Task requirements — From the line below that contains "These data tables" to the line that contains "http://5stardata.info/).", repeat every line exactly, both ends included, and nothing else.

(Saved entries)

• • • •

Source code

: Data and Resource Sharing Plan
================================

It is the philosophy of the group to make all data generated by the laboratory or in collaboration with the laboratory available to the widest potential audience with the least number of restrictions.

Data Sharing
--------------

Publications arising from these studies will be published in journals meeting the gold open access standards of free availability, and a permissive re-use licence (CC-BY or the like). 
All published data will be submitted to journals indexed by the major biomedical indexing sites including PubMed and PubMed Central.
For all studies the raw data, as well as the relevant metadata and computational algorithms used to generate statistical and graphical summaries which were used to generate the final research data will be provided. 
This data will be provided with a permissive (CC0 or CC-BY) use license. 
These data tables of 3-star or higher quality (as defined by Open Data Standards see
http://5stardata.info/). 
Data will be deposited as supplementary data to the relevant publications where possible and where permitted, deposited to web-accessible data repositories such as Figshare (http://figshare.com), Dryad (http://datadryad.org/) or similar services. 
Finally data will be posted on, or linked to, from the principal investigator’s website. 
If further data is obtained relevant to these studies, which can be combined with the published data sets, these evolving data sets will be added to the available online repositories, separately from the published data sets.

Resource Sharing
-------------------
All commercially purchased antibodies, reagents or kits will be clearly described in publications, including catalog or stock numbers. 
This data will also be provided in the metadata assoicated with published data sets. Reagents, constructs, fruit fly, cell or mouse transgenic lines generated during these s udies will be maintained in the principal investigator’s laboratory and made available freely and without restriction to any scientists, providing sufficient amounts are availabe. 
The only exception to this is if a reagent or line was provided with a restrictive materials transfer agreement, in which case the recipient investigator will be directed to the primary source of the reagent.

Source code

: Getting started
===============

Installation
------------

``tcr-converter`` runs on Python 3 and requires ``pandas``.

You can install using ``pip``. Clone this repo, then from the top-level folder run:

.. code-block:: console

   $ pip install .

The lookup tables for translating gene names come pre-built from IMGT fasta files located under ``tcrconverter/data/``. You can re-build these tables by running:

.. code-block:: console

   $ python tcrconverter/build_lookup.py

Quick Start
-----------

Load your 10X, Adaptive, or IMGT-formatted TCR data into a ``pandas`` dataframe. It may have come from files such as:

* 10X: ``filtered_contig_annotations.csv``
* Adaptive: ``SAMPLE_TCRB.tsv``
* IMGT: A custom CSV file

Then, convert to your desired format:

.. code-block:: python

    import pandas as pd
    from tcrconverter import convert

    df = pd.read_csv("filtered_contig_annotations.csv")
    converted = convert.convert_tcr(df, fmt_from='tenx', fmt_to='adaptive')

• • • •

Answer box —
These data tables of 3-star or higher quality (as defined by Open Data Standards see
http://5stardata.info/). 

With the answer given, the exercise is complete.